**Assigned task**: Pictures do not belong in the copy, so please give every entry below again exactly.

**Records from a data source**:

━━━━━━

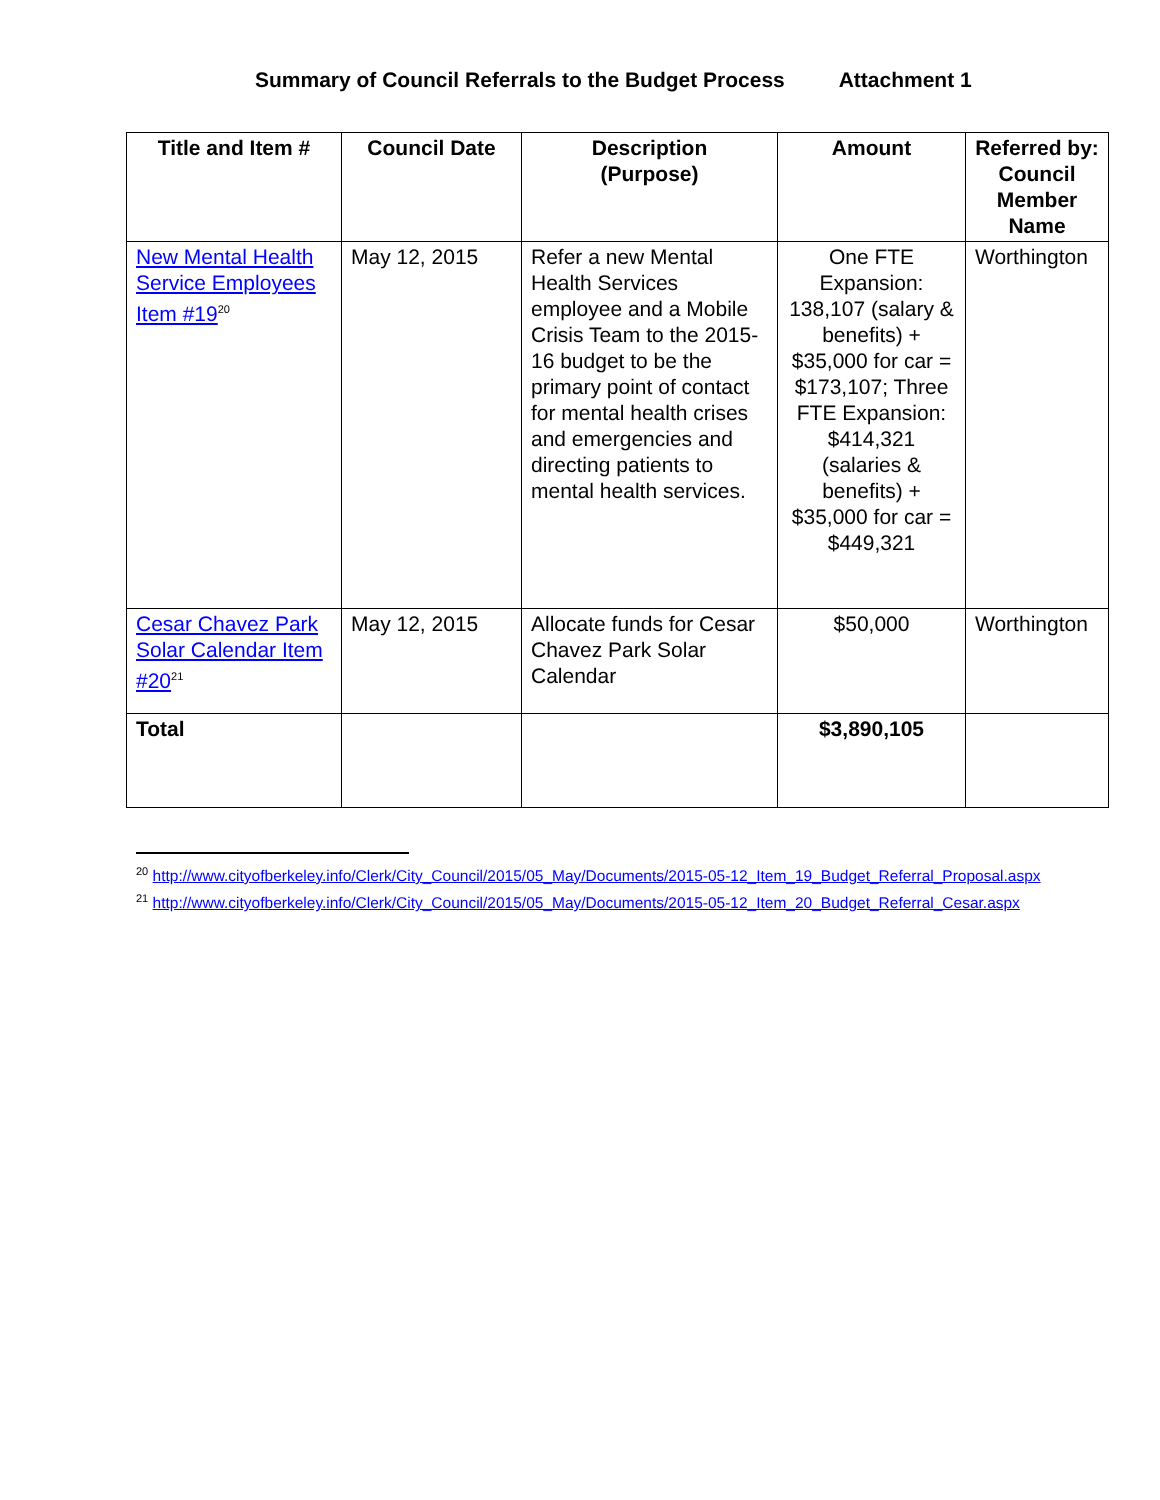Summary of Council Referrals to the Budget Process Attachment 1
| Title and Item # | Council Date | Description (Purpose) | Amount | Referred by: Council Member Name |
| --- | --- | --- | --- | --- |
| New Mental Health Service Employees Item #19<sup>20</sup> | May 12, 2015 | Refer a new Mental Health Services employee and a Mobile Crisis Team to the 2015-16 budget to be the primary point of contact for mental health crises and emergencies and directing patients to mental health services. | One FTE Expansion: 138,107 (salary & benefits) + $35,000 for car = $173,107; Three FTE Expansion: $414,321 (salaries & benefits) + $35,000 for car = $449,321 | Worthington |
| Cesar Chavez Park Solar Calendar Item #20<sup>21</sup> | May 12, 2015 | Allocate funds for Cesar Chavez Park Solar Calendar | $50,000 | Worthington |
| Total | | | $3,890,105 | |
<sup>20</sup> http://www.cityofberkeley.info/Clerk/City_Council/2015/05_May/Documents/2015-05-12_Item_19_Budget_Referral_Proposal.aspx
<sup>21</sup> http://www.cityofberkeley.info/Clerk/City_Council/2015/05_May/Documents/2015-05-12_Item_20_Budget_Referral_Cesar.aspx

━━━━━━

**Your response**:
Summary of Council Referrals to the Budget Process Attachment 1
| Title and Item # | Council Date | Description (Purpose) | Amount | Referred by: Council Member Name |
| --- | --- | --- | --- | --- |
| New Mental Health Service Employees Item #19<sup>20</sup> | May 12, 2015 | Refer a new Mental Health Services employee and a Mobile Crisis Team to the 2015-16 budget to be the primary point of contact for mental health crises and emergencies and directing patients to mental health services. | One FTE Expansion: 138,107 (salary & benefits) + $35,000 for car = $173,107; Three FTE Expansion: $414,321 (salaries & benefits) + $35,000 for car = $449,321 | Worthington |
| Cesar Chavez Park Solar Calendar Item #20<sup>21</sup> | May 12, 2015 | Allocate funds for Cesar Chavez Park Solar Calendar | $50,000 | Worthington |
| Total | | | $3,890,105 | |
<sup>20</sup> http://www.cityofberkeley.info/Clerk/City_Council/2015/05_May/Documents/2015-05-12_Item_19_Budget_Referral_Proposal.aspx
<sup>21</sup> http://www.cityofberkeley.info/Clerk/City_Council/2015/05_May/Documents/2015-05-12_Item_20_Budget_Referral_Cesar.aspx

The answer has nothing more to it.